Down memory lane

Published : Aug 22, 2009 00:00 IST

No bowler since July 1956 has ever equalled Jim Laker’s achievement of taking 19 wickets in a Test match. I dare hazard a guess that no bowler ever will.

The years between 1953 and 1959 were the halcyon days of English cricket: the era when Peter May’s men were on top of the Test tree and records fell with monotonous regularity before the bats of May, Cowdrey, the spin of Laker and Lock, and the pace bowling of Trueman, and Statham.

Significantly, I entered it in my diary as “the season in which I almost played in off-spinner, Jim Laker’s 19-wicket, record-breaking match at Old Trafford. I came so close to joining ‘big Jim’ in the Valhalla of all bowlers and, but for a persistent blood blister underneath the thick skin on my left heel, I must have been one of the spectator-players who watched as the Surrey man went on to statistical greatness in the space of one amazing 1956 afternoon, by capturing 19 Australian wickets for 90 runs.

As I recall, I was on my way back from my heel injury when I called in at my Northamptonshire county club, fully anticipating the summons to join the Test squad to be awaiting me. I was therefore taken aback to discover that the only letter waiting for me was a short note informing me and the Northants secretary, Colonel St. George Coldwell, that my attendance at Old Trafford would not be required. The powers that be had decided to play the third Test on the back of two full-time spin bowlers Jim Laker and Tony Lock, one part-time off-spinner, Sussex’s Alan Oakman plus the medium-pace of Trevor Bailey to supplement the pace of Brian Statham.

The selector’s message was loud and clear: the omission of Yorkshire paceman Freddie Trueman and myself indicated that Old Trafford was to be a spinners’ game. The batting was boosted with the recall from county retirement of Cyril Washbrook, a former Lancashire and England opener.

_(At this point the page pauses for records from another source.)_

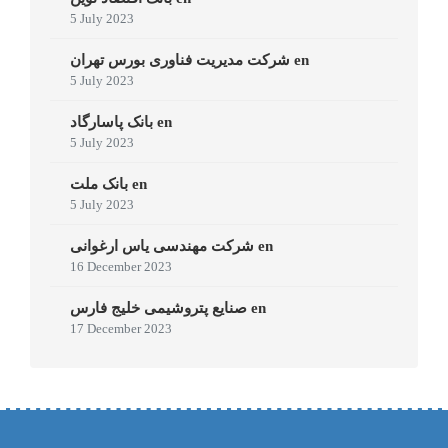
5 July 2023
شرکت مدیریت فناوری بورس تهران en
5 July 2023
بانک پاسارگاد en
5 July 2023
بانک ملت en
5 July 2023
شرکت مهندسی یاس ارغوانی en
16 December 2023
صنایع پتروشیمی خلیج فارس en
17 December 2023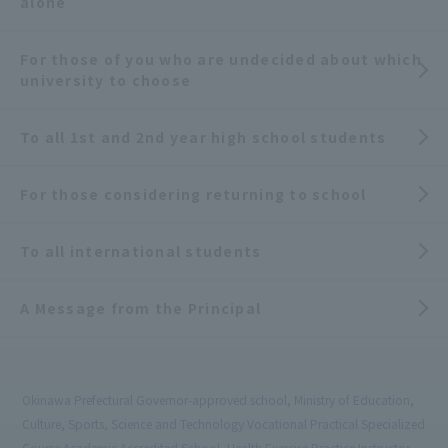
alone
For those of you who are undecided about which
university to choose
To all 1st and 2nd year high school students
For those considering returning to school
To all international students
A Message from the Principal
Okinawa Prefectural Governor-approved school, Ministry of Education,
Culture, Sports, Science and Technology Vocational Practical Specialized
Course Academic Accredited School, Health Exercise Practice Instructor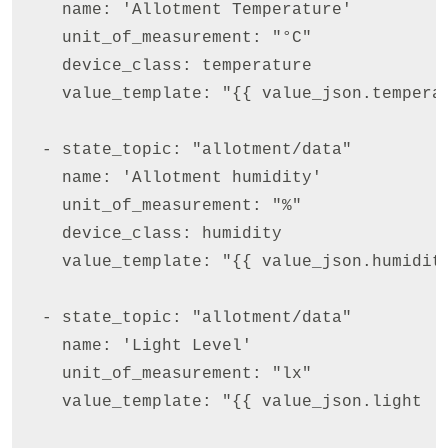
    name: 'Allotment Temperature'

    unit_of_measurement: "°C"

    device_class: temperature

    value_template: "{{ value_json.temperat
  - state_topic: "allotment/data"

    name: 'Allotment humidity'

    unit_of_measurement: "%"

    device_class: humidity

    value_template: "{{ value_json.humidity
  - state_topic: "allotment/data"

    name: 'Light Level'

    unit_of_measurement: "lx"

    value_template: "{{ value_json.light  }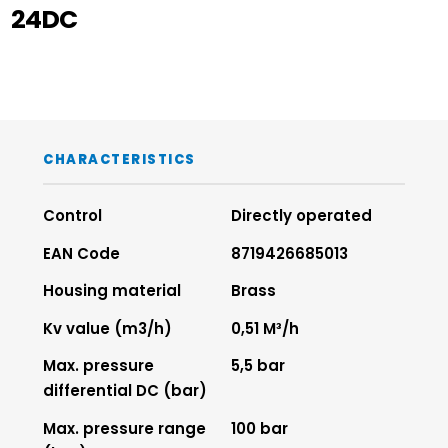
24DC
CHARACTERISTICS
Control
Directly operated
EAN Code
8719426685013
Housing material
Brass
Kv value (m3/h)
0,51 M³/h
Max. pressure
5,5 bar
differential DC (bar)
Max. pressure range
100 bar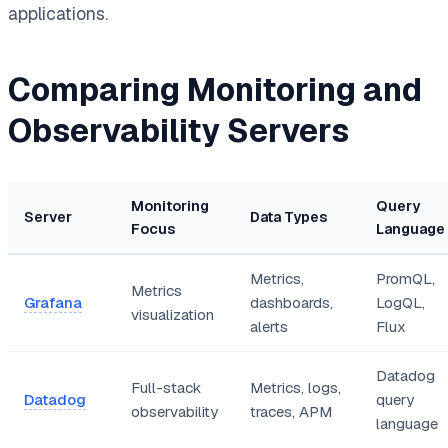
applications.
Comparing Monitoring and
Observability Servers
Monitoring
Query
Server
Data Types
Focus
Language
Metrics,
PromQL,
Metrics
Grafana
dashboards,
LogQL,
visualization
alerts
Flux
Datadog
Full-stack
Metrics, logs,
Datadog
query
observability
traces, APM
language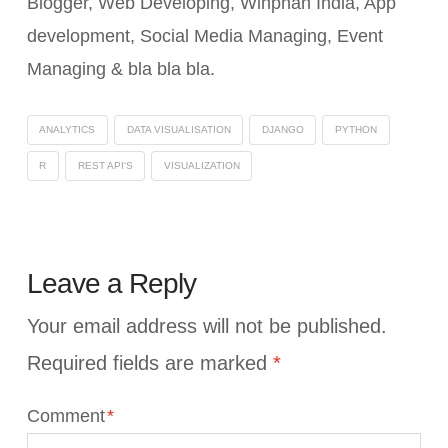
Blogger, Web Developing, Winphan India, App
development, Social Media Managing, Event
Managing & bla bla bla.
ANALYTICS
DATA VISUALISATION
DJANGO
PYTHON
R
REST API'S
VISUALIZATION
Leave a Reply
Your email address will not be published.
Required fields are marked
*
Comment
*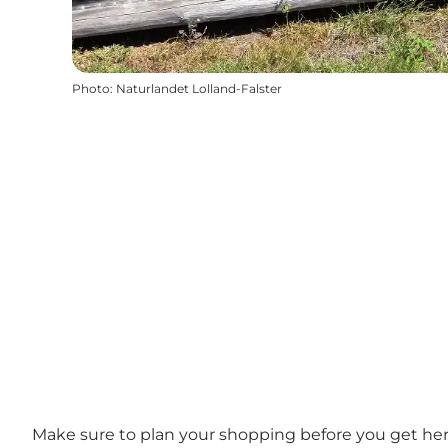
Photo
:
Naturlandet Lolland-Falster
Make sure to plan your shopping before you get here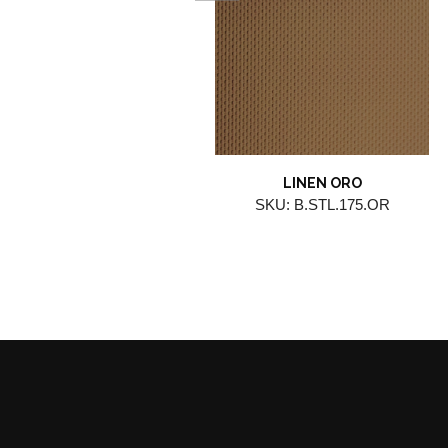
LINEN ORO
SKU: B.STL.175.OR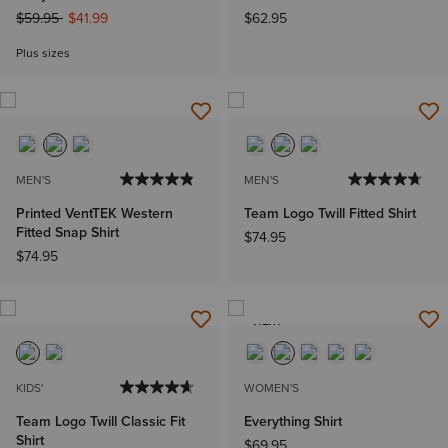
Price reduced from
to
$59.95
$41.99
$62.95
Plus sizes
MEN'S
MEN'S
Printed VentTEK Western
Team Logo Twill Fitted Shirt
Fitted Snap Shirt
$74.95
$74.95
NEW
KIDS'
WOMEN'S
Team Logo Twill Classic Fit
Everything Shirt
Shirt
$69.95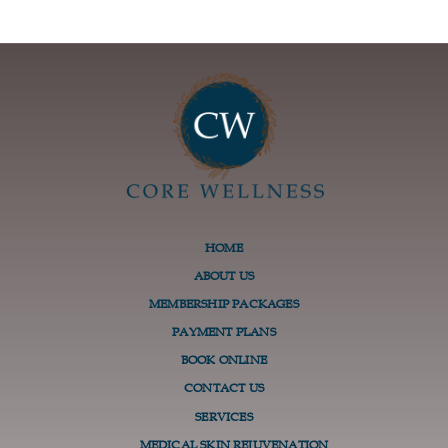
HOME
ABOUT US
MEMBERSHIP PACKAGES
PAYMENT PLANS
BOOK ONLINE
CONTACT US
SERVICES
MEDICAL SKIN REJUVENATION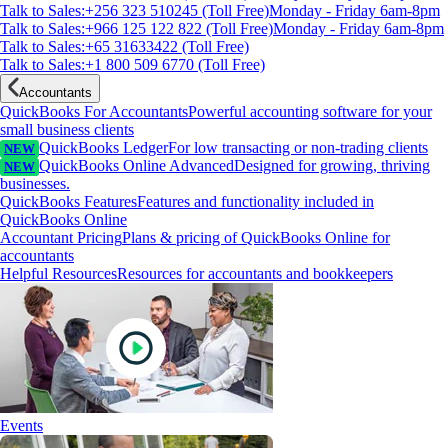
Talk to Sales:+256 323 510245 (Toll Free)
Monday - Friday 6am-8pm
Talk to Sales:+966 125 122 822 (Toll Free)
Monday - Friday 6am-8pm
Talk to Sales:+65 31633422 (Toll Free)
Talk to Sales:+1 800 509 6770 (Toll Free)
Accountants
QuickBooks For Accountants
Powerful accounting software for your
small business clients
QuickBooks Ledger
For low transacting or non-trading clients
NEW
QuickBooks Online Advanced
Designed for growing, thriving
NEW
businesses.
QuickBooks Features
Features and functionality included in
QuickBooks Online
Accountant Pricing
Plans & pricing of QuickBooks Online for
accountants
Helpful Resources
Resources for accountants and bookkeepers
Events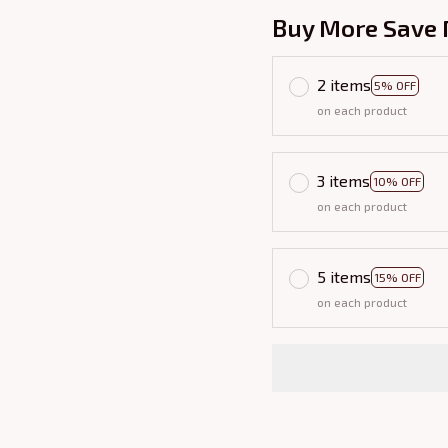
Buy More Save 
2 items
5% OFF
on each product
3 items
10% OFF
on each product
5 items
15% OFF
on each product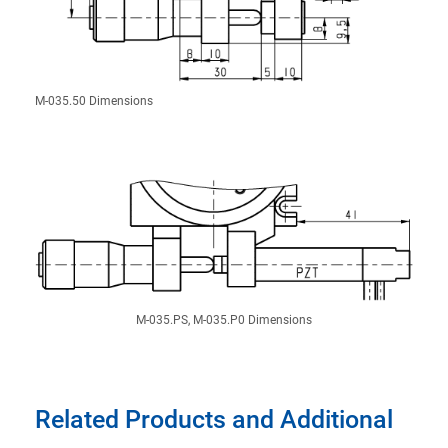
M-035.50 Dimensions
M-035.PS, M-035.P0 Dimensions
Related Products and Additional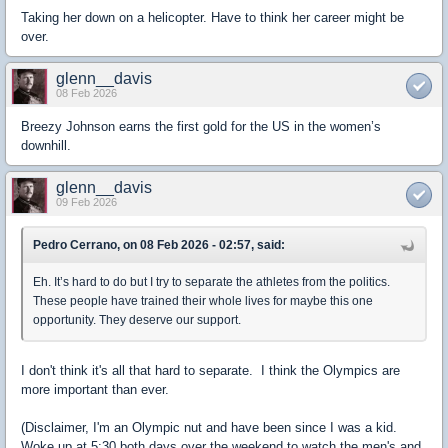
Taking her down on a helicopter. Have to think her career might be
over.
glenn__davis
08 Feb 2026
Breezy Johnson earns the first gold for the US in the women’s
downhill.
glenn__davis
09 Feb 2026
Pedro Cerrano, on 08 Feb 2026 - 02:57, said:
Eh. It’s hard to do but I try to separate the athletes from the politics.
These people have trained their whole lives for maybe this one
opportunity. They deserve our support.
I don't think it's all that hard to separate. I think the Olympics are
more important than ever.
(Disclaimer, I'm an Olympic nut and have been since I was a kid.
Woke up at 5:30 both days over the weekend to watch the men's and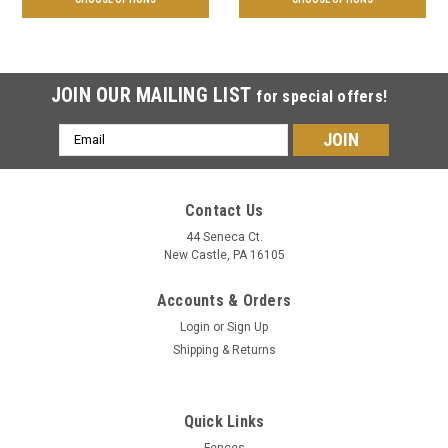
JOIN OUR MAILING LIST
for special offers!
Email
Address
Contact Us
44 Seneca Ct.
New Castle, PA 16105
Accounts & Orders
Login
or
Sign Up
Shipping & Returns
Quick Links
Fences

Cambridge University’s Right Reverend, David Sheppard, a tireless worker amongst the underprivileged classes of London’s East End, the erstwhile suffragan Bishop of Woolwich and Liverpool, returned to the fray to add another batsman capable of scoring 3000 runs a season to the line-up. Before the toss, unsurprisingly won by England, David Sheppard appeared on the players’ balcony in his ecclesiastical uniform occasioning the remark from the Australian captain, Ian Johnson, that perhaps the game was unfairly biased in England’s favour — since God seemed to be on the Pommies’ side!

The Old Trafford pitch was as bare as the Great Sandy Desert. It needed just a few camels and several mahouts to complete the desert illusion! As the match and the England innings began, each ball which pitched raised a cloud of dust, turned acutely and kept an unreliable height. Australian batsman after Australian batsman bent the knee to Laker’s off-spin. Surrey’s Tony Lock, a great left-handed spinner in his own right, had to content himself with a single victim.

No bowler since the last day in July 1956 has ever equalled Laker’s achievement of taking 19 wickets in a Test match. I dare hazard a guess that no bowler ever will. Or that if he does, I shall not be around to witness the feat.

It seems extremely unlikely that cricket will ever throw together a raging turning pitch, a spin bowler of near genius and a large pinch of luck. Perhaps I should content myself with being at Old Trafford in July 1956, and at Auckland in New Zealand in 1955 when the full-strength Kiwi Test team was dismissed for 26, the lowest score in the history of the game.

There’s another record which will not be broken for a long time! It was a game in which I was rested with figures of two for 10! I was deemed to be too expensive a bowler!